# Entries supplied

━━━

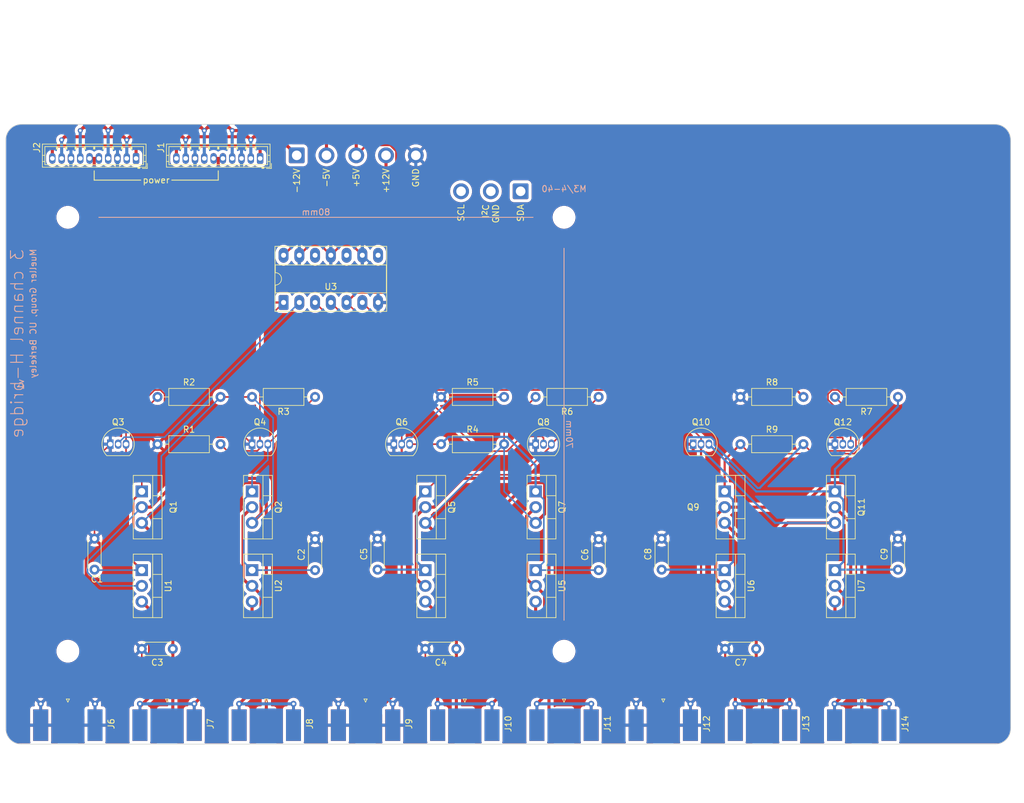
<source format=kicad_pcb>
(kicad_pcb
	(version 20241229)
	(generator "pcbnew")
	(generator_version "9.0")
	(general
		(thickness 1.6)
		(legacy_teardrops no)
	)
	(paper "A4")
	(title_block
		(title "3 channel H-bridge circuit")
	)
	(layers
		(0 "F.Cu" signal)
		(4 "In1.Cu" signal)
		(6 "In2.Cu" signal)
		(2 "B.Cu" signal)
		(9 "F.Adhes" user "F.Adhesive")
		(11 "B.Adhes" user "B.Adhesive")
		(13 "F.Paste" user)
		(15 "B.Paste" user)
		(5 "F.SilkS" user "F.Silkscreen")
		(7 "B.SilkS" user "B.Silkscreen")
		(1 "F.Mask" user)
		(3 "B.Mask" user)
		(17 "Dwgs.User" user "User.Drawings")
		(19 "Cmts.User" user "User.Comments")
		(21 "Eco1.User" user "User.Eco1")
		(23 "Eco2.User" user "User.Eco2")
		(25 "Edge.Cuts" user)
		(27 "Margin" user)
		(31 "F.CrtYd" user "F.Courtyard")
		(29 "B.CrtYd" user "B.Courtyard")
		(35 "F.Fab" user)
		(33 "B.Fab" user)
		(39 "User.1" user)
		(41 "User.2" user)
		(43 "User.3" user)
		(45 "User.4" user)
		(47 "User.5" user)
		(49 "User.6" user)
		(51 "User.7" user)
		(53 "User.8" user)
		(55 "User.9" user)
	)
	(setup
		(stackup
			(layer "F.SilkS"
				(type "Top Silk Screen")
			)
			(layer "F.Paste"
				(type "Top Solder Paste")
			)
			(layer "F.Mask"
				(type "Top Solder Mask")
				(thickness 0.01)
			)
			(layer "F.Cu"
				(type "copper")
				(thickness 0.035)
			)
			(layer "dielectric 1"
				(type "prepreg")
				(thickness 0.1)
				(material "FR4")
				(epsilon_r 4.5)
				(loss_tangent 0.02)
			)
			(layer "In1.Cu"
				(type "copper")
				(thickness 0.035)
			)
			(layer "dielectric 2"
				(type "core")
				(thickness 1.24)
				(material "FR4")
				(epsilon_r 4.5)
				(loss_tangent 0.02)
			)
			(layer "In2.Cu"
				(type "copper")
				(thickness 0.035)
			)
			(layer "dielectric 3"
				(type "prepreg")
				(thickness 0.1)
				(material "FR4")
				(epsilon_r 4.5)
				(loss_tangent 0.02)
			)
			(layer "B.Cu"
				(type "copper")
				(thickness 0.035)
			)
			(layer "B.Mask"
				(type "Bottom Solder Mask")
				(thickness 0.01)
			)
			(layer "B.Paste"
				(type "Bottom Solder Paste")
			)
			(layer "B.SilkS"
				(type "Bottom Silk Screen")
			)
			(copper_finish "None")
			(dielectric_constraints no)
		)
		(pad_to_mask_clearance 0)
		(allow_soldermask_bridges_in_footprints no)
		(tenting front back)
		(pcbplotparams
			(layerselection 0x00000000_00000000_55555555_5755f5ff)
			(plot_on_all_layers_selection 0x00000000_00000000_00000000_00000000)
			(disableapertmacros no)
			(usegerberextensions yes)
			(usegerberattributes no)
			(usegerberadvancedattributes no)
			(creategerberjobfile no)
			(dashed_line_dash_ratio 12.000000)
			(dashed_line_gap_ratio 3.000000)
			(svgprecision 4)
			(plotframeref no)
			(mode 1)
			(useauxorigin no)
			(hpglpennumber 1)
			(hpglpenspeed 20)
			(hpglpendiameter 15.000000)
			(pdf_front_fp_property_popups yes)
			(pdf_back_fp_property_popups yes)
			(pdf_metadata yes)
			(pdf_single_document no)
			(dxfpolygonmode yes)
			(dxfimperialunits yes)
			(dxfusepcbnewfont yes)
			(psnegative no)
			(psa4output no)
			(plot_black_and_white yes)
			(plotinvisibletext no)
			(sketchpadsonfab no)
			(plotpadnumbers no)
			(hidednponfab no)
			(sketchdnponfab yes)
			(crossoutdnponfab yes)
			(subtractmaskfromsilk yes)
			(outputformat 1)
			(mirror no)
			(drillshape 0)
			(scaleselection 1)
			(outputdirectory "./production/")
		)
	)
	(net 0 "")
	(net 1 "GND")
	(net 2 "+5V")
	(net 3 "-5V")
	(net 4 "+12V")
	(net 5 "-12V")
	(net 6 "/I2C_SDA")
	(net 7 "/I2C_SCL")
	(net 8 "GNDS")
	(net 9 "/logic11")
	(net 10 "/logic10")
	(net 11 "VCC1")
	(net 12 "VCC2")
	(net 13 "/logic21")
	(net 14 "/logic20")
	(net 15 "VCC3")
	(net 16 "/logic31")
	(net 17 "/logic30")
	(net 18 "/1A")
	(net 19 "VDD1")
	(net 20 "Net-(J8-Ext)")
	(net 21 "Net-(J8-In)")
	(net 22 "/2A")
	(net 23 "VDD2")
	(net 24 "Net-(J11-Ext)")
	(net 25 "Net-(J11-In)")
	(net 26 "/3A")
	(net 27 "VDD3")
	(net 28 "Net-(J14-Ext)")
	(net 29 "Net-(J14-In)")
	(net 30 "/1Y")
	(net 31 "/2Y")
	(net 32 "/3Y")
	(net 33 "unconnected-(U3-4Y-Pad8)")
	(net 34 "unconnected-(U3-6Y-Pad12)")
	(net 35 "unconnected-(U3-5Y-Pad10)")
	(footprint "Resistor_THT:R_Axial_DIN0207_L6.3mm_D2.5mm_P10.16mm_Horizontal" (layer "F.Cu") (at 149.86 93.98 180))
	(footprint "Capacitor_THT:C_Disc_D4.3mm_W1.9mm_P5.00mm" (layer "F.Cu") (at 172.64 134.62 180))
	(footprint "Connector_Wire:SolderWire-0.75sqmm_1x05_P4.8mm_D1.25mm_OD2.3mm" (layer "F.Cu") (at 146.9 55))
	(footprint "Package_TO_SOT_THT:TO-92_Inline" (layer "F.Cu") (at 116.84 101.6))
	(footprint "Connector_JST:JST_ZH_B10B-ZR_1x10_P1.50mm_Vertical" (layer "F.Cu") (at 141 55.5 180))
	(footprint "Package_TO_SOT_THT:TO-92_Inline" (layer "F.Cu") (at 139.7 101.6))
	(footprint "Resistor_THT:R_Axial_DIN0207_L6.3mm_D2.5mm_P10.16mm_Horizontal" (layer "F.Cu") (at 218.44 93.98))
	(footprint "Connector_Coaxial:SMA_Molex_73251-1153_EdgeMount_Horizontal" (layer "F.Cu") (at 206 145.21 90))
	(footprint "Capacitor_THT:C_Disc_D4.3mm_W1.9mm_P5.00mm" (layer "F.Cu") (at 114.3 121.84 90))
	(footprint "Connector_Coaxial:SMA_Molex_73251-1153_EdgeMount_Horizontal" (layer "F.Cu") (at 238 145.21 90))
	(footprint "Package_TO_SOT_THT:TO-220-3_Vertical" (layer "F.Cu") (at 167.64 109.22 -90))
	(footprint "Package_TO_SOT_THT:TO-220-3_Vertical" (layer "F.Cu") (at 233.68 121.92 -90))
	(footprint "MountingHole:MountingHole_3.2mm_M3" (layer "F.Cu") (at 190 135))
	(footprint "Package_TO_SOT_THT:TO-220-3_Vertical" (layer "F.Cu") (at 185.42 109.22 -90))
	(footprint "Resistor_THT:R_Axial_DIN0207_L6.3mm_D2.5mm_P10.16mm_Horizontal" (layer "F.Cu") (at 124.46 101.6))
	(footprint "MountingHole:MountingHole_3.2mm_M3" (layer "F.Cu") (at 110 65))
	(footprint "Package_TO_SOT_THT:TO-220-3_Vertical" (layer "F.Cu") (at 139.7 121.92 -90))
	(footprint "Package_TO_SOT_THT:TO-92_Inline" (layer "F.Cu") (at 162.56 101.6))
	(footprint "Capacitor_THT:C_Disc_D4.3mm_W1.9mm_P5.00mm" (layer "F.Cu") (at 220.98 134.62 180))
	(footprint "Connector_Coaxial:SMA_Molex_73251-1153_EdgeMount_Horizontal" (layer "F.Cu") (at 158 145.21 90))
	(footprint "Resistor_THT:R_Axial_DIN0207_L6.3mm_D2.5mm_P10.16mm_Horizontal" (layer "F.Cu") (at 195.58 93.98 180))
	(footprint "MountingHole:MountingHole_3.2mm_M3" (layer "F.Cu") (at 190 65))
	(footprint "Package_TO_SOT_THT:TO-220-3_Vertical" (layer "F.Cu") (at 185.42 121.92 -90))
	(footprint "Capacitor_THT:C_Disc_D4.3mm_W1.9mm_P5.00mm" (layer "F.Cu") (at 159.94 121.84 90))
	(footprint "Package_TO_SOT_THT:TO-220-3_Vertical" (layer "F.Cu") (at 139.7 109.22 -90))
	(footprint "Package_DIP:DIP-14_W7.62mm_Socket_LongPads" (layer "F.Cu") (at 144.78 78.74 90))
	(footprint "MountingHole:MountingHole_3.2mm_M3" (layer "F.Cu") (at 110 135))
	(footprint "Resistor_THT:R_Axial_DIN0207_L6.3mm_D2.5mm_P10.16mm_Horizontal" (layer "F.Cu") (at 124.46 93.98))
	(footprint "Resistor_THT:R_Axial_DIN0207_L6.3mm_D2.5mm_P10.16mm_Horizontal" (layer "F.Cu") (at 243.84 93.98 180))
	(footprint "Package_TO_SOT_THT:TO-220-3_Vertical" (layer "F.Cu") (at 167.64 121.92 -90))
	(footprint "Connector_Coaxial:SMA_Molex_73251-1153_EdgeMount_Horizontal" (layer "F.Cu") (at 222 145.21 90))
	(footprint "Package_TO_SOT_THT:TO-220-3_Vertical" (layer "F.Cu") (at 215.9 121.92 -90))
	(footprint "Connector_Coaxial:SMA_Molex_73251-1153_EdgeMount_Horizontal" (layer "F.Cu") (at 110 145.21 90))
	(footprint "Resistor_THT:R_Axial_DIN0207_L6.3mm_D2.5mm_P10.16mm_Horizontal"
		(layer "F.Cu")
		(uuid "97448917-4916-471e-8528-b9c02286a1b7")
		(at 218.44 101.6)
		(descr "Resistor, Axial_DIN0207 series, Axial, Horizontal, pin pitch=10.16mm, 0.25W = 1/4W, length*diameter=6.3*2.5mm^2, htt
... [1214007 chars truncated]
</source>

━━━

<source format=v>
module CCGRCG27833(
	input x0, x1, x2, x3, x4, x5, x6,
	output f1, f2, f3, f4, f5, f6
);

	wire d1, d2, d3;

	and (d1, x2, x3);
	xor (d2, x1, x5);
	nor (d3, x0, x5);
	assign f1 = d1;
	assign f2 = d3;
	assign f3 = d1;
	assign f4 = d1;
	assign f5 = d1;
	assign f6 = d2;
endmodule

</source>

━━━

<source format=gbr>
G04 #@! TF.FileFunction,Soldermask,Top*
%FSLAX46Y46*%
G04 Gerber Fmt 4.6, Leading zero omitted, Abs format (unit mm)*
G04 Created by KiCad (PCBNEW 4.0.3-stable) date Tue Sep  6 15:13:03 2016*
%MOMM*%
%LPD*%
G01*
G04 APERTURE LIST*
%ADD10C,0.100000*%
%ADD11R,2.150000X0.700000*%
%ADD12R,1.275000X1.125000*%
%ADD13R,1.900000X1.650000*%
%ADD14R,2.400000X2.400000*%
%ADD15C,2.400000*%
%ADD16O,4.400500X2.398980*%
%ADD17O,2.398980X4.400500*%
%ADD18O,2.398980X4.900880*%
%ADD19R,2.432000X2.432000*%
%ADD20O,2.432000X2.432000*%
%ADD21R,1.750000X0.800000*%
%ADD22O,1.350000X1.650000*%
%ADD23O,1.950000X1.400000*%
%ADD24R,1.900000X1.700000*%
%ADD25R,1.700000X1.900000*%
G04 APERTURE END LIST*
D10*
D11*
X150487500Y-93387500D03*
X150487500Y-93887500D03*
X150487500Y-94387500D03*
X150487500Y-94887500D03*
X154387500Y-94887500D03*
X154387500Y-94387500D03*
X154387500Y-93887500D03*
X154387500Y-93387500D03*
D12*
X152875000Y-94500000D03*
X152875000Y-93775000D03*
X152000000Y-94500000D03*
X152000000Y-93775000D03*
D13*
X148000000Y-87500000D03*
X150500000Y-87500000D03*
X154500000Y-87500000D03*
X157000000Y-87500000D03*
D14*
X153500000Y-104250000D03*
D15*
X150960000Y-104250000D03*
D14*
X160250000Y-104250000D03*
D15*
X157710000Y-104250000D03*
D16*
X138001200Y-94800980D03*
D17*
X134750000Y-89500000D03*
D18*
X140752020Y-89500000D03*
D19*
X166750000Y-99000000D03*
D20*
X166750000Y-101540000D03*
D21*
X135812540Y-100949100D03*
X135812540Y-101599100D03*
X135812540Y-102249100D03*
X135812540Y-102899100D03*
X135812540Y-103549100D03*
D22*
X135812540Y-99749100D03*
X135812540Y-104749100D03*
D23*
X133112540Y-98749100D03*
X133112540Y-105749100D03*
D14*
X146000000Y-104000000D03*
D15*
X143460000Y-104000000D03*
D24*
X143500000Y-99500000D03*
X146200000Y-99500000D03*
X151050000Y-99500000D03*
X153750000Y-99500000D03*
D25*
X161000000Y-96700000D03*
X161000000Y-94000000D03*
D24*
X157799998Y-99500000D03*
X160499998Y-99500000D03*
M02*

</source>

━━━

# Exercise aim
Here the job is to set down exactly the lines of the material above that fall between the one with "(at 162.56 101.6))" and the one with "(at 110 135))", inclusive, and nothing beyond them.

# Exercise answer
	(footprint "Package_TO_SOT_THT:TO-92_Inline" (layer "F.Cu") (at 162.56 101.6))
	(footprint "Capacitor_THT:C_Disc_D4.3mm_W1.9mm_P5.00mm" (layer "F.Cu") (at 220.98 134.62 180))
	(footprint "Connector_Coaxial:SMA_Molex_73251-1153_EdgeMount_Horizontal" (layer "F.Cu") (at 158 145.21 90))
	(footprint "Resistor_THT:R_Axial_DIN0207_L6.3mm_D2.5mm_P10.16mm_Horizontal" (layer "F.Cu") (at 195.58 93.98 180))
	(footprint "MountingHole:MountingHole_3.2mm_M3" (layer "F.Cu") (at 190 65))
	(footprint "Package_TO_SOT_THT:TO-220-3_Vertical" (layer "F.Cu") (at 185.42 121.92 -90))
	(footprint "Capacitor_THT:C_Disc_D4.3mm_W1.9mm_P5.00mm" (layer "F.Cu") (at 159.94 121.84 90))
	(footprint "Package_TO_SOT_THT:TO-220-3_Vertical" (layer "F.Cu") (at 139.7 109.22 -90))
	(footprint "Package_DIP:DIP-14_W7.62mm_Socket_LongPads" (layer "F.Cu") (at 144.78 78.74 90))
	(footprint "MountingHole:MountingHole_3.2mm_M3" (layer "F.Cu") (at 110 135))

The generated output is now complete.